[VORLIEGENDER TEXT]
⁂

Nun ja, über die beste aller möglichen Welten hat sich schon Voltaire in seinem Candide mokiert, aber vielleicht schafft die Globalisierung wenigstens „das beste Welt“. Nur frisch gewagt, Herr Piper!

Ork Nr. 12 und 13: Sein oder nicht sein? – Münchner Ekelgebäck

Ork Nr. 12: SZ Nr. 292, 19.12.14, S. 20; Nr. 293, 20./21.12.14, S. 74
Ork Nr. 13: SZ Nr. 7, 10./11.1.15, S. 73

Als einst meine Familie und ich aus der fränkischen Heimat in eine zauberhafte Kleinstadt in der nordoberbayerischen Grenzmark zuwanderten, fühlte ich mich gleich nach dem Erwerb des Bürgerrechts im himbeerroten Rathaus dazu angehalten, soweit wie möglich im privaten Umgang und selbst zuhause Bayerisch zu sprechen. Nur so konnte ich meinen aufrichtigen Integrationswillen unter Beweis stellen. „Ihch bin der Oddo, un dou bin i derhamm“ – ein absolutes No Go in der Altherren-Faustballriege, und nicht nur dort. Also spitzte ich die Ohren und sog in mich Sätze hinein wie den der Metzgerin: „D‘ Fraa hot sei Toschn steh lossn“, auf Piefkenesisch etwa: ‚Ihre Gattin hat ihre/seine Tasche stehengelassen‘.

Gott ist ja mit dir, du Land der Bayern, und hat letztere in seiner Güte mit dem Instinkt begabt, aus den Umständen der Rede das mit sei gemeinte Wesen herauszukennen. Reduktion von Komplexität ist schließlich ein unverzichtbares Instrument der Daseinsbewältigung, und so ist es nur recht und billig, wenn auch der Journalist davon Gebrauch macht:

„Wegen der Ukraine-Krise und der Sanktionen der EU hat die GM-Tochter Opel bereits im September seine Produktion vor Ort zurückgefahren.“

Womöglich hat sich Thomas Fromm auch von seinem eigenen Artikel zu einer Sprach-Sparmaßnahme anregen lassen. Dazu würde auch seine Überschrift passen: „So geht’s“ – dem ist nichts hinzuzufügen.

⁂

Keypoint-Koordinatendaten:
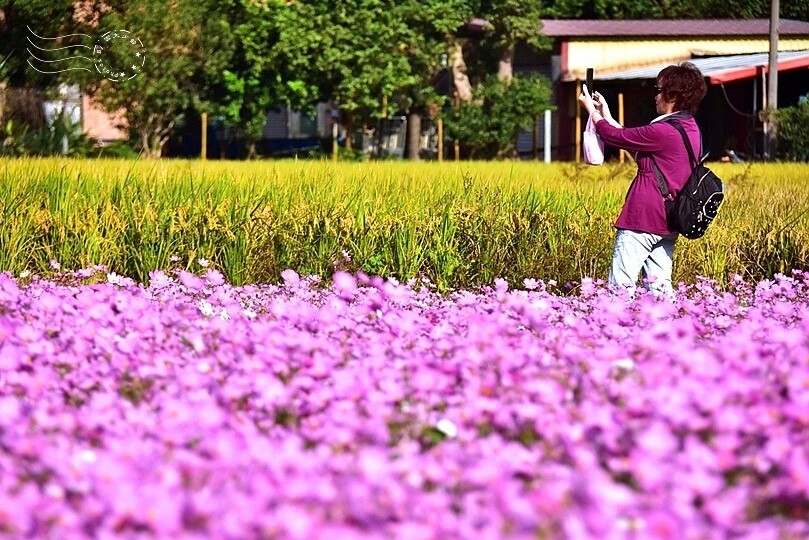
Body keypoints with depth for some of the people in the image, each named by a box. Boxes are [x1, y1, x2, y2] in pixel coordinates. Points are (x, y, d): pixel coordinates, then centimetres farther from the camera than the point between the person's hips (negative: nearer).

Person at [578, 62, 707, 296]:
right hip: (667, 222, 9)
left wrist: (591, 110, 6)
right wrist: (606, 114, 20)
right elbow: (633, 140, 17)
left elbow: (615, 137, -10)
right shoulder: (690, 128, 10)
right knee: (659, 286, 10)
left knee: (621, 285, -6)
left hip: (643, 218, -9)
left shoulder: (663, 132, -19)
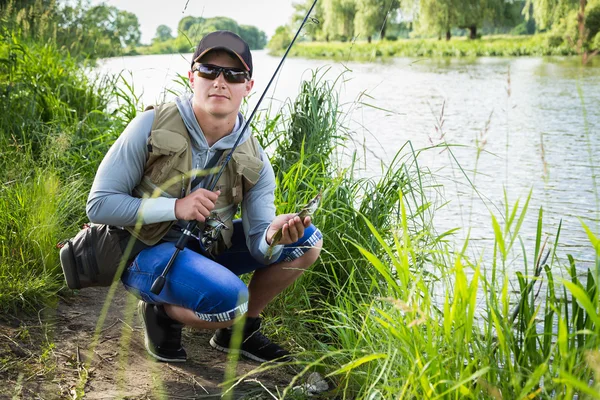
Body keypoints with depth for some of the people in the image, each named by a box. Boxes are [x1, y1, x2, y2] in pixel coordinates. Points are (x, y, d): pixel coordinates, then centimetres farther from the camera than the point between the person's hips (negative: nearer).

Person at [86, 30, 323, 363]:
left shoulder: (254, 162, -5)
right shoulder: (152, 126, -16)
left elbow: (258, 246, -8)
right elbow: (99, 205, -14)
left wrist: (273, 236, -33)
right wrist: (175, 207, -26)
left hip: (206, 248, 6)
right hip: (145, 251, -5)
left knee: (307, 241, -5)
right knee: (229, 300, -33)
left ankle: (241, 329, 11)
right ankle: (161, 311, 0)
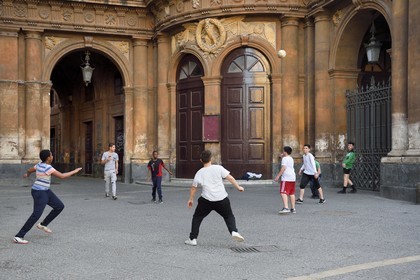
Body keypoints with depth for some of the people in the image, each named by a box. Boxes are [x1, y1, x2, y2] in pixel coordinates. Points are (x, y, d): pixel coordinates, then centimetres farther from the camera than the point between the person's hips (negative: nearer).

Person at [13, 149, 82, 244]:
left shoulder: (39, 165, 6)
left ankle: (43, 224, 20)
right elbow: (62, 176, -21)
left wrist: (27, 174, 48)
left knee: (60, 206, 10)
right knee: (36, 214, -17)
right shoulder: (48, 168, -22)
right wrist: (74, 171, -9)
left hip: (45, 191, 10)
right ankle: (18, 237, -15)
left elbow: (30, 170, 25)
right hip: (39, 193, -10)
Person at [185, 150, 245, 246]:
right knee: (229, 216, 18)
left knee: (197, 217, 18)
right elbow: (230, 178, -4)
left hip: (206, 200, 0)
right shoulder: (218, 168, -1)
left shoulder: (199, 173, 4)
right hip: (222, 199, 0)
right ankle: (234, 232, -7)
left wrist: (191, 199, 23)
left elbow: (193, 188, 10)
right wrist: (238, 187, 8)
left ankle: (193, 239, 15)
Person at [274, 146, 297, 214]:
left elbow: (283, 168, -19)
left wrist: (278, 176, -19)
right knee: (292, 193, 15)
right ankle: (293, 209, 18)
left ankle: (286, 208, -27)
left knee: (283, 193, -13)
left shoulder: (284, 158, -8)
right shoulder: (291, 159, 20)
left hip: (286, 178, -9)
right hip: (293, 178, 9)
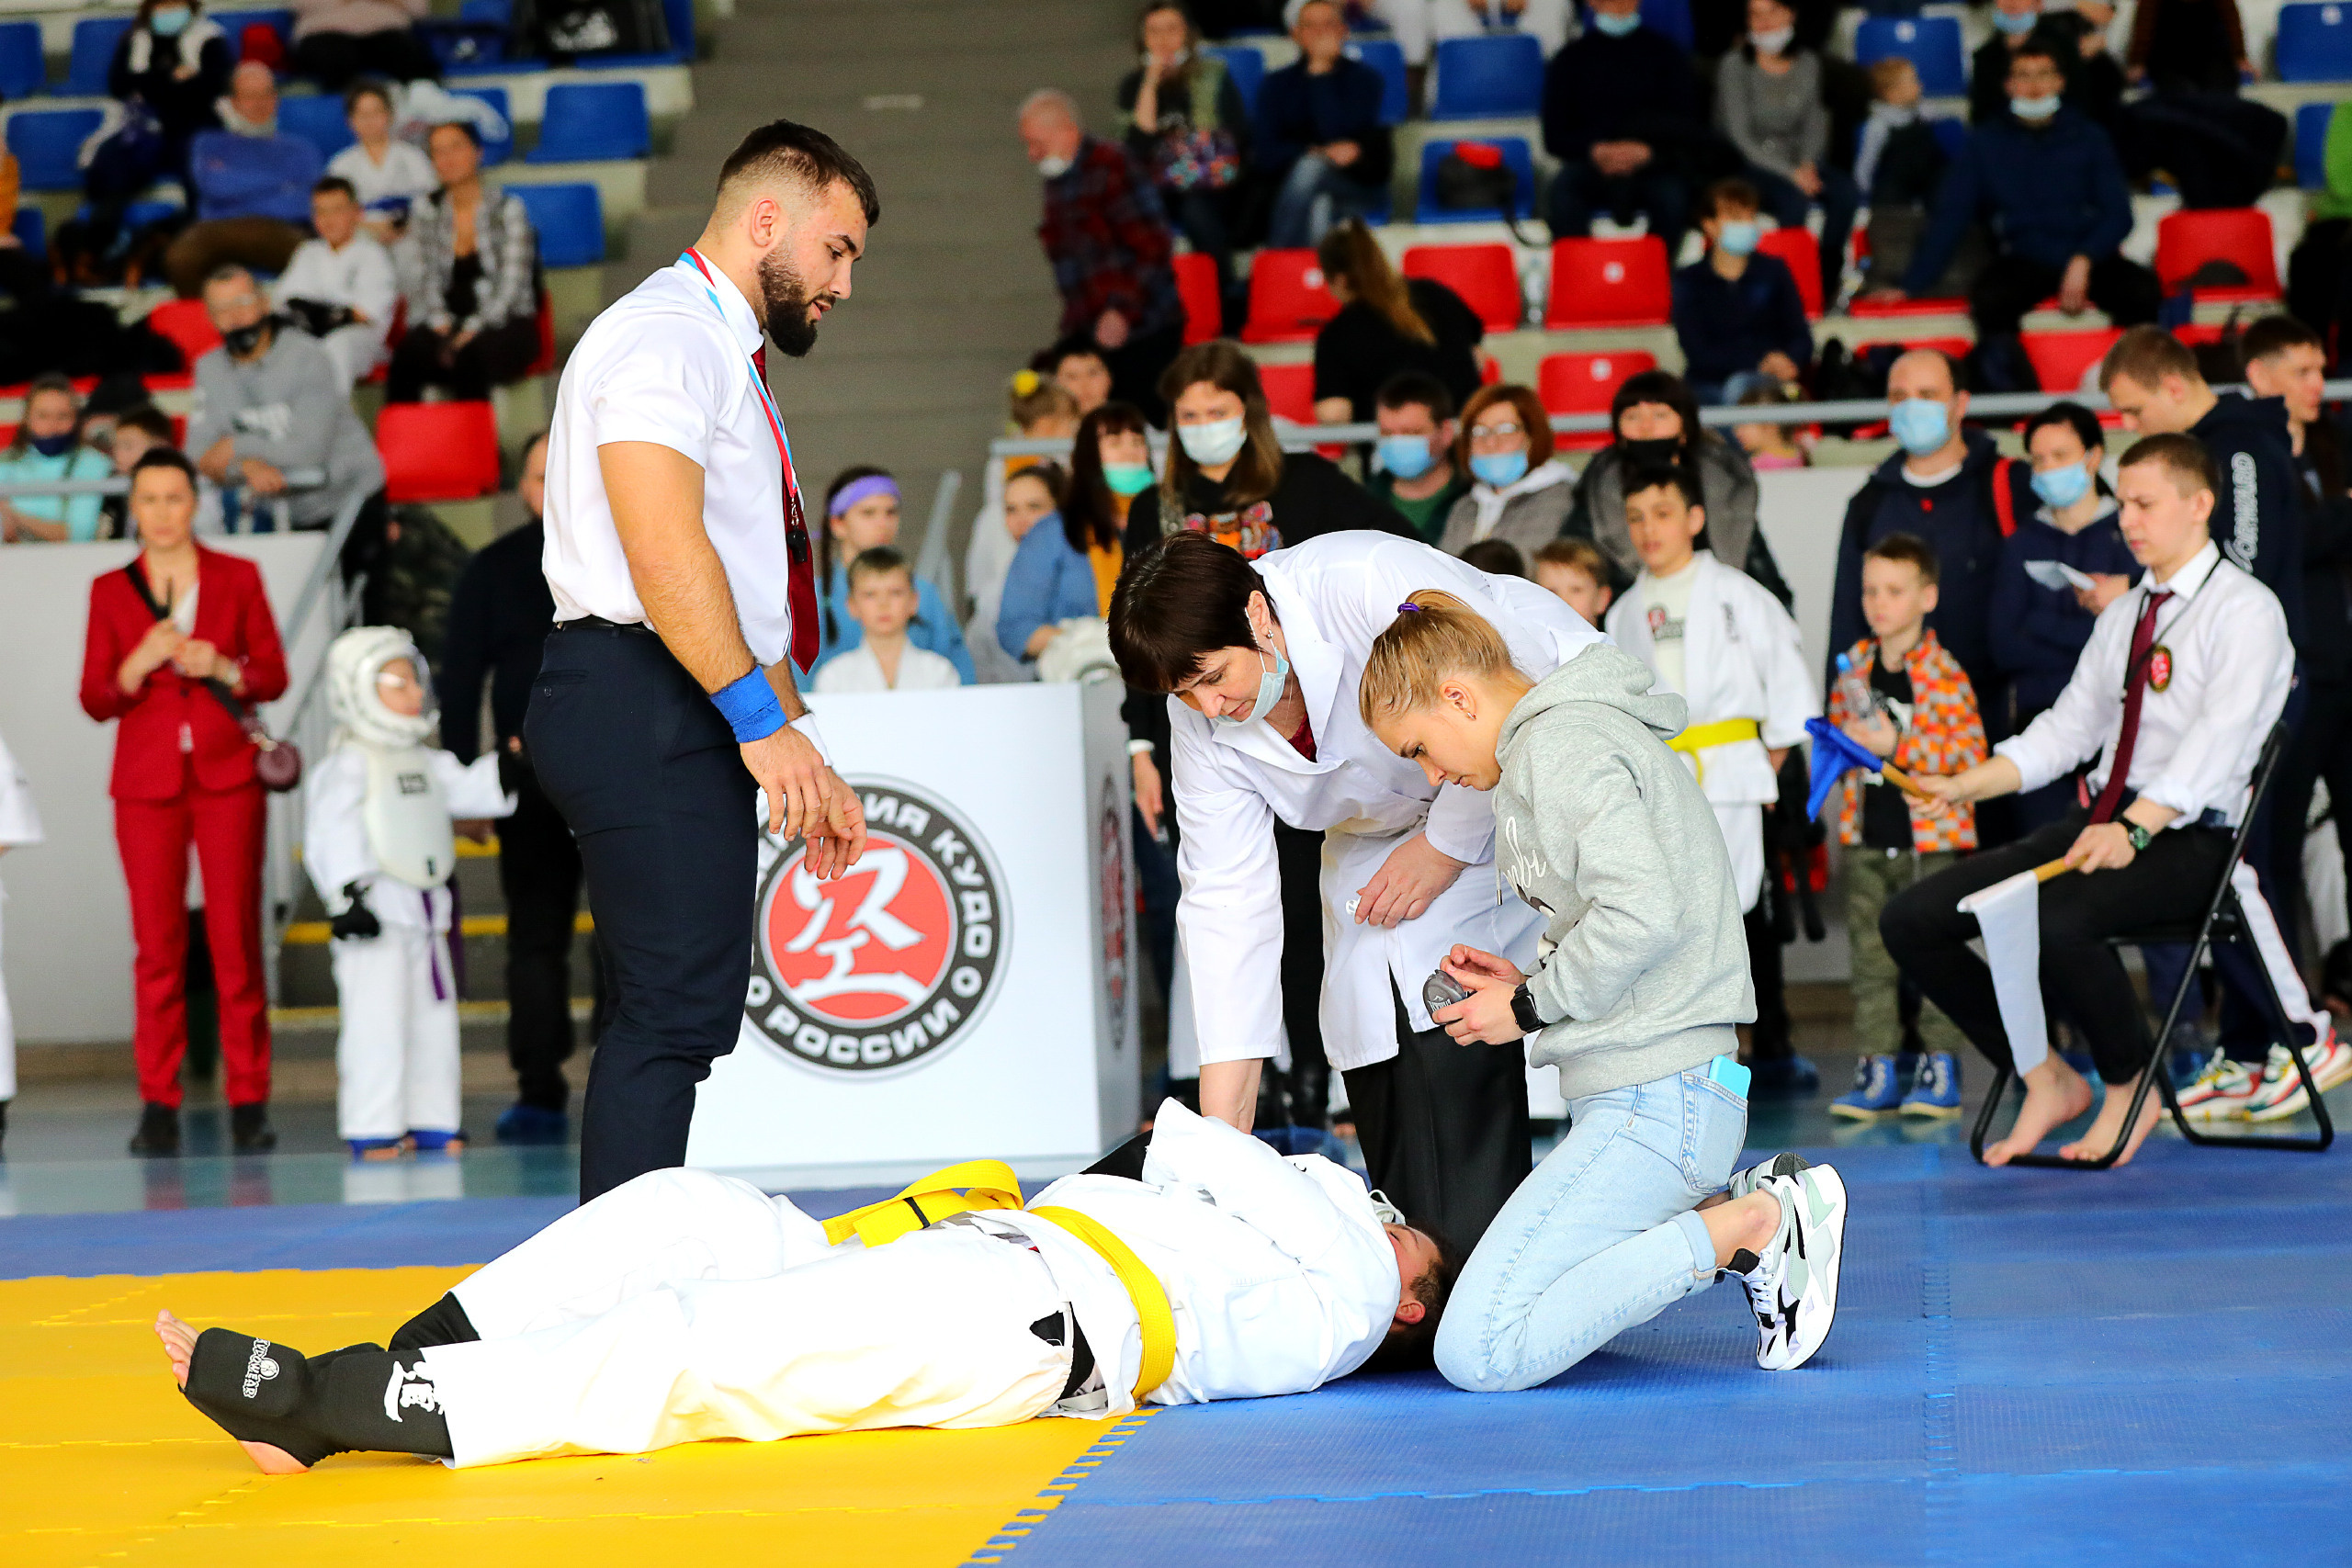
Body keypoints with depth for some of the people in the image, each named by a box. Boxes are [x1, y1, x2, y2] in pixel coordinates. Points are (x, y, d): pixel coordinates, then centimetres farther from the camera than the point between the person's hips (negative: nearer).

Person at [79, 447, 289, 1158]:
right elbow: (95, 700, 4)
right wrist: (139, 665, -14)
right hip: (147, 783, 0)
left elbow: (274, 675, 6)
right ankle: (158, 1105, 0)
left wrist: (222, 669, -13)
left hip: (226, 777, 0)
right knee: (156, 943, -4)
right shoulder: (111, 591, 8)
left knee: (236, 938, -5)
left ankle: (248, 1103, -1)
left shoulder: (238, 578, 7)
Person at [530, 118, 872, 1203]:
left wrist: (804, 760, 21)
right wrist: (765, 720, -22)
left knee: (672, 1014, 9)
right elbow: (665, 551, -19)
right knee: (676, 1009, -15)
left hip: (697, 716, 11)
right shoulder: (666, 333, -7)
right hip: (646, 706, -11)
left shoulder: (724, 357, 26)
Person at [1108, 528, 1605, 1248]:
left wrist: (1446, 845, -17)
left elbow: (1515, 685, -24)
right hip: (1379, 835, 5)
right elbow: (1228, 898, -11)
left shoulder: (1378, 584, -32)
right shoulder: (1201, 717, -13)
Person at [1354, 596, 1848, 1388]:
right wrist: (1529, 982, 13)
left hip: (1654, 1103, -11)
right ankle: (1736, 1213, 9)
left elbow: (1643, 912, -23)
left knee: (1479, 1353, -18)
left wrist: (1529, 1009, -9)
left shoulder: (1560, 745, -10)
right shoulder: (1588, 733, 22)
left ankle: (1747, 1229, -11)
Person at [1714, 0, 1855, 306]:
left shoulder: (1808, 63, 7)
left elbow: (1815, 124, 12)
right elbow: (1740, 137, -11)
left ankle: (1827, 284, -12)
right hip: (1746, 164, -4)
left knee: (1847, 193, -24)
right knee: (1795, 201, -34)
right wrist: (1790, 173, -19)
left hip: (1799, 161, 4)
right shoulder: (1734, 66, -7)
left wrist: (1807, 165, -10)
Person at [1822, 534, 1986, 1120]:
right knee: (1870, 954, 5)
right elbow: (1836, 724, 21)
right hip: (1867, 836, 5)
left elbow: (1970, 751, -14)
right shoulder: (1855, 665, 8)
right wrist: (1845, 742, -2)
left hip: (1929, 834, -5)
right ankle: (1877, 1069, 10)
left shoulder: (1943, 674, -10)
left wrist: (1897, 745, -19)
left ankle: (1940, 1068, 9)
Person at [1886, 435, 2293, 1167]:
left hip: (2186, 839, -8)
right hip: (2103, 823, 8)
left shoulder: (2244, 609, -6)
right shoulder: (2121, 617, 20)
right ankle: (2047, 1080, 7)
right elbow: (2067, 729, 19)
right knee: (1911, 920, -5)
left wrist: (2134, 829, -32)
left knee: (2054, 924, -37)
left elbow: (2217, 741, -19)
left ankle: (2131, 1090, -10)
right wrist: (1962, 786, 4)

⁂

[ARBEITSAUFTRÄGE]
A: Welche Farbe hat laut dem Text über das Bayerischsprechen das Rathaus, in dem das Bürgerrecht erworben wird?
B: Erkläre anhand des Textes über das Bayerischsprechen, warum nach dem Erwerb des Bürgerrechts auch im privaten Umgang und zuhause Bayerisch gesprochen werden sollte.
C: Führe den Text über Sprachpannen in Zeitungsartikeln nach seinem letzten Satz weiter.
Die Auflistung steht in keinem Zusammenhang mit dem Text.

[LÖSUNGEN]
A: Das Rathaus ist himbeerrot.

B: Nur so ließ sich der aufrichtige Integrationswille unter Beweis stellen. Ein fränkischer Satz wie „Ihch bin der Oddo, un dou bin i derhamm“ galt etwa in der Altherren-Faustballriege als absolutes No Go.

C:
Aner gehd no, aner gehd no nei:

„Ohne seinen Menschen hängt die Marionette lediglich leblos am Faden.“

Und wenn es außer der SZ-Syntax noch eines Beweises bedurfte, dass die Stimme Frankens in München nicht nur stets überhört, sondern sogar noch verhöhnt und verhunzt wird, dann ist er erbracht mit dem widerlichen kleinen Ork Nr. 13, zu dem der Skribifax PRZ die zweitheiligste Nürnberger Institution verballhornt hat:

Lebkohen ist der örtliche Terminus technicus, wie er in Sichtweite des Christkinds über den Nürnberger Budentisch geht.“

Ihr Franken, hört alle weg, denn Tannbach (ZDF) ist überall! Außerdem geht auf dem Christkindlesmarkt so mancher Lebbkoung über die Theke, aber bis jetzt noch kein Terminus technicus. So leistet man nur separatistischen Bestrebungen im Norden des Freistaats Vorschub.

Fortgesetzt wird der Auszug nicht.